The past quarter has seen intense activity in preparation for the 2008 Health Physics Society (HPS) Midyear Topical Meeting. Those of us working to organize the meeting have exchanged literally hundreds of e-mails and spent many hours on the telephone. Every document prepared (including the poster) has been distributed for comment. Linnea Wahl is doing a very good job as the liaison between the Northern California Chapter and the Accelerator Section. Kamran Vaziri is also doing an outstanding job of organizing the accelerator session meeting at the annual HPS meeting in Portland, OR. I thank him very much for taking this responsibility so I can devote my time to organizing the 2008 midyear meeting.
We submitted the poster to the HPS board for their approval prior to printing (the goal being publication prior to the 2007 midyear in Knoxville, Tennessee). The Accelerator Section originally planned to print 500 posters. After a great deal of thought, the number was expanded to 1000, then to 2000. The printer made a mistake in the paper used in the printing and printed an additional 1000 posters to make up for the error. Thus, we ended up with 3000 posters. The HPS board strongly supported our efforts and voted by e-mail to approve the poster. The posters were printed in time for the Knoxville meeting, where the Northern California Chapter set up a booth to advertise the 2008 midyear meeting and distribute the posters to whomever wanted them.
The HPS board voted to absorb the cost of printing the posters (~$2000), and the HPS Secretariat agreed to mail the posters. A number of people have been involved in preparing a set of postal addresses for mailing the posters. I prepared a list of 341 university hospital addresses (including hospitals worldwide), Nisy Ipe prepared a set of 148 individual addresses at accelerator facilities, and Mike Grissom and I prepared an additional set of over 100 accelerator addresses. These have all been sent to the HPS Secretariat. The packet mailed to these addresses included an overview of the meeting, the detailed call for abstracts, and two posters. A friend sent me a list of 200-plus homeland security e-mail addresses. (Kamran volunteered to e-mail the poster, the call for abstracts, and the meeting overview to the homeland security list). Radoslav Radev and John Ahlquist from the Northern California Chapter have completed further work toward preparing the homeland security list and sending the poster and other material to those e-mail addresses. We are having difficulty acquiring a list of postal addresses for industrial and sterilization facilities. If any of you have any ideas, please contact Ted de Castro or me.
The meeting scope was further defined as follows:
"The radiation sources covered under the topic 'Radiation-Generating Devices' include large sources used for sterilization, food irradiation, and other industrial applications, and sources used as an integral part of an imaging system, but does not include check sources, calibration sources, lost sources, and any source recovery activities."
I have submitted three separate articles and a detailed call for abstracts to the HPS newsletter, Health Physics News. We tried to submit the poster for publication in the newsletter, but the newsletter printer advised us that the print quality would not be sufficient.

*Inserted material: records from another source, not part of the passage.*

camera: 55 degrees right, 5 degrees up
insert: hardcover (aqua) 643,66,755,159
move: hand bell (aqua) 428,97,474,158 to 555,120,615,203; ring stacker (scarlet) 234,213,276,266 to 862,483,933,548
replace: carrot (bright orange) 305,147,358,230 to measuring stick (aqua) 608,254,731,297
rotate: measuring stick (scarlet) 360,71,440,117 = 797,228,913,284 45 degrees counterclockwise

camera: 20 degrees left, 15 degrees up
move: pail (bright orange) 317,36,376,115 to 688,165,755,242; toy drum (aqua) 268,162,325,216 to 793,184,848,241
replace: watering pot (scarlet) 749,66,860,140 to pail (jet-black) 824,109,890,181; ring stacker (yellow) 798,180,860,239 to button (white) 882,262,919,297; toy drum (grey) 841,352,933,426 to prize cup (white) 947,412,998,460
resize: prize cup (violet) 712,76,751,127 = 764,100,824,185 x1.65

The Northern California Chapter has continued to enhance the Web page used to advertise the 2008 midyear, which now includes the documents we have published in the newsletter and will include information about tours, etc., as it becomes available.

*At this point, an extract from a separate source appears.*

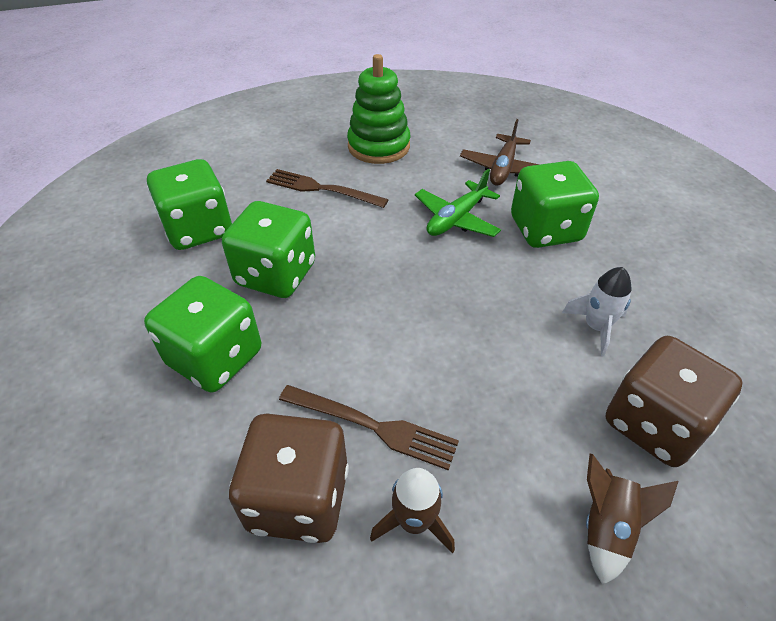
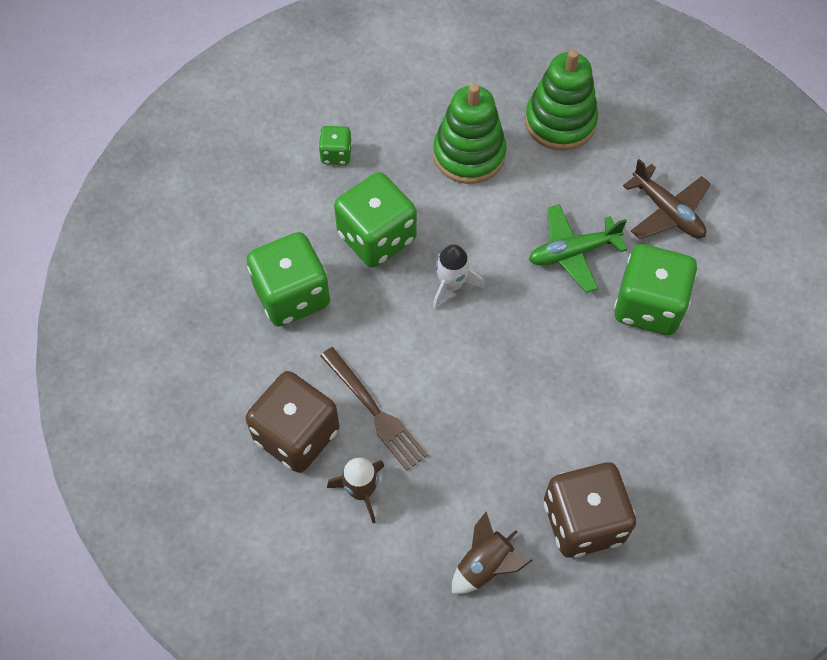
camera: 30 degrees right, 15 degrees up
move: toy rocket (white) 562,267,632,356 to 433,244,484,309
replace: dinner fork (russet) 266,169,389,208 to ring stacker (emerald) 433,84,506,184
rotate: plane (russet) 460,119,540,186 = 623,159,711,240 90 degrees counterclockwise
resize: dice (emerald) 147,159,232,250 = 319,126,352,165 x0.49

The ground work for the plenary session has been laid, and in addition to the political speaker, topics such as accelerator health physics history (research, medical imaging/therapy, and industrial); accelerator health physics advances over the decade since our last midyear (research, medical imaging/therapy, industrial and security imaging); and future accelerator health physics needs (research, medical imaging/therapy, industrial and security imaging) will be covered. The speakers for these topics are nearly finalized. I will not elaborate until the speakers are finalized.
Don Cossairt, Vashek Vylet, and Linnea have nearly completed the gross details (teaching materials, teachers, budget, etc.) for the 2008 HPS Professional Development School, which will follow immediately after the 2008 midyear meeting. A member of the HPS board commented that he liked the idea of a school tied to the midyear but had no hope that it would happen during the first year following the plan to change the time and format.
We are accomplishing something each of us can be proud of. This midyear (if things continue to develop as they have been) will signify that the smallest section in the HPS is very alive, committed, and vibrant. Now each of us needs to step up and commit to submitting a paper for that meeting.